Historicizing Christian nationalism

Was America Founded as a Christian Nation? by John Fea. Westminster John Knox, 2011, 304pp.

In his book Was America Founded as a Christian Nation? John Fea explores the history of Christian nationalism, the relationship between Christianity and the American Revolution, and the beliefs of several of America’s founders. The most interesting and original part of the book shows that there have always been significant figures in American history, often on opposing sides of the political spectrum, who have said that America was founded as a Christian nation. Fea also provides a conventional account of the American Revolution which highlights the defence of that political action within arguments that he says did not depend on “traditional Christianity.” And he summarizes the beliefs of several prominent American founders like Thomas Jefferson, Samuel Adams and John Witherspoon, who held a range of differing views on the relationship between church and state.

As the primer Fea intends, Was America Founded as a Christian Nation? is clearly written, concisely argued, and broadly sympathetic to its subject. Fea has a good handle on his question, and he pursues the laudable aim of bringing “historical thinking” to a wider public. An important part of what constitutes such historical thinking, for Fea, is an admission of the “complexity” of the past and the historian’s duty to capture a sense of that past’s “fullness,” by showing that Christian nationalism has been a part of American history since its inception, for example, or by detailing the chequered history of Jefferson’s “wall of separation” metaphor.

To say that the question of Christian nationalism has a complex history, however, is not necessarily to say why that history is complex. Would a description of the important, indeed complex, place of magic in early modern European and Anglo-American life necessarily tell us anything about why it declined? (The subject of Keith Thomas’ famous book Religion and the Decline of Magic.) Likewise, does a historical description of American Christian nationalism tell us why or how it has persisted? Given the presence of Christian nationalists like David Barton on the contemporary political landscape, will a judiciously descriptive account of the history of American Christian nationalism have an influence on those inclined to view the past providentially through cross-tinted lenses?

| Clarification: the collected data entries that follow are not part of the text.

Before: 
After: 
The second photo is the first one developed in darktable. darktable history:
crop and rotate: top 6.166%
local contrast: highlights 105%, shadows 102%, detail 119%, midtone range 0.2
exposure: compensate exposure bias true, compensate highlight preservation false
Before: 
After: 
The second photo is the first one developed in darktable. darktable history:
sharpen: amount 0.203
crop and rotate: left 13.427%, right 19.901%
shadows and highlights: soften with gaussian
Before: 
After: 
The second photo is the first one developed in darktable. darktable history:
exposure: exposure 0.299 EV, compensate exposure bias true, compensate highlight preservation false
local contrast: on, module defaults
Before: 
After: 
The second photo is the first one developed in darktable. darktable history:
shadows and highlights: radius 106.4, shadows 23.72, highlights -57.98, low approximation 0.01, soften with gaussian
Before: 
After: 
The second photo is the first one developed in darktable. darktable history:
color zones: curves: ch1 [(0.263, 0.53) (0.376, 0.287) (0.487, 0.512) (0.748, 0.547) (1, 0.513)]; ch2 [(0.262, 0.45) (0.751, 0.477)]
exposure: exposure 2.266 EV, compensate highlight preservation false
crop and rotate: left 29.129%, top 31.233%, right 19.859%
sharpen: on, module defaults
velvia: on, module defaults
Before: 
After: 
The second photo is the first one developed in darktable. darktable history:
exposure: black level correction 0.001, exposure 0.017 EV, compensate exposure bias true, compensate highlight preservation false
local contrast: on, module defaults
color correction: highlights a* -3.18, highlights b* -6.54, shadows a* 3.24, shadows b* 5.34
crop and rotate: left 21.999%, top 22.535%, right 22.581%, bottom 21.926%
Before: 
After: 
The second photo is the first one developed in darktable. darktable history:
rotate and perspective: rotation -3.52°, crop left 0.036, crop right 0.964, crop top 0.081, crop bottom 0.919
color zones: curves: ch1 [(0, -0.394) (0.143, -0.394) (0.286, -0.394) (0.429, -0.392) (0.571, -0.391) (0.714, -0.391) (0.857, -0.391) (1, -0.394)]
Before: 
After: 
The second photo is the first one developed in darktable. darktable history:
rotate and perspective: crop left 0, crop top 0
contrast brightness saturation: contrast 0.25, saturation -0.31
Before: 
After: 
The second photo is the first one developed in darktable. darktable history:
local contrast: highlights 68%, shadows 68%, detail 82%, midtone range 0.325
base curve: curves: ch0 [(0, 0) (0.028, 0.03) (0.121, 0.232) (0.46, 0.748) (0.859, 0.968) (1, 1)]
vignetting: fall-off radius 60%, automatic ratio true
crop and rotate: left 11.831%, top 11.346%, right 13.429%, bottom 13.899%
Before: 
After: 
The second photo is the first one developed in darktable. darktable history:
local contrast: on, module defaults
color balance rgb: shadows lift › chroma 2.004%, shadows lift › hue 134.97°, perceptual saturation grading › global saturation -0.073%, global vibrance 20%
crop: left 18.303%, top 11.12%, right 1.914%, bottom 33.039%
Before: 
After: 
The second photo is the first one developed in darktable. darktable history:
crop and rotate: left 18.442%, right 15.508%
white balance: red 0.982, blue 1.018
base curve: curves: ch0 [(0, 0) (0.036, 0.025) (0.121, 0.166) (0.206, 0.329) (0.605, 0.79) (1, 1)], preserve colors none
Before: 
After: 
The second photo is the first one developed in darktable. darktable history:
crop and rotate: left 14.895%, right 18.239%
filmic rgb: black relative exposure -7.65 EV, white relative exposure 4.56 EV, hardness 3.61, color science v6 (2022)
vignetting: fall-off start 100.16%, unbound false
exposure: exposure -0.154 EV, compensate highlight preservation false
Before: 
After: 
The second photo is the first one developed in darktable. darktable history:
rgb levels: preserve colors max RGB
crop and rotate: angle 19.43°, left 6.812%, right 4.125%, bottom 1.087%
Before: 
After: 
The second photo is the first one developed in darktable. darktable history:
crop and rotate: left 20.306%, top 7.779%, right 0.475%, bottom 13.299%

Was America Founded as a Christian Nation? does not trace any alternative historical narrative of American nationalism, religious or otherwise. There is thus no historical sense of how Christian nationalism relates internally to other conceptions of American nationalism, whether or not that nationalism was itself subject to change, or how the language of Christianity and Christian nationalism harmonized with the political vocabularies of American history. Did it mean the same thing to say America was a Christian nation in 1776 as it does in 2011?

Furthermore, there is no sense of how Christian nationalism in America fits in a wider historical perspective. Surely it is a centrally important question to ask how religious nationalism in America compares with the history of nationalisms of other sovereign states. Christianity is obviously an international religion, and it would be helpful to know why, for instance, Christian nationalism has thrived in America but has become more or less anathema in Canada and Western Europe.

Finally, there is an implicitly Christian undertone to questioning whether or not Christian nationalists of the past, colonists, Revolutionaries and founders, acted as “traditional Christians” should. This question will be of interest to those in a Bible study, perhaps, making the rather belaboured point that Christians haven’t always acted up to their professed beliefs; but it is unclear how such a “lesson” enriches or even complicates our historical understanding of America’s past.

If the historian’s job includes a responsibility to capture the “fullness” of the past by tracing change over time in context through a causal explanation rooted in complex contingency, as Fea lays it out, then it seems like a shortcoming, especially in a primer, to isolate the question of American Christian nationalism from an internally deeper and externally wider set of changes, causes, and contexts. Without venturing beyond the somewhat parochial confines of the question’s immediate scope, or offering a historical explanation of why these answers have been so persistent, the invitation to think historically might very well go unnoticed.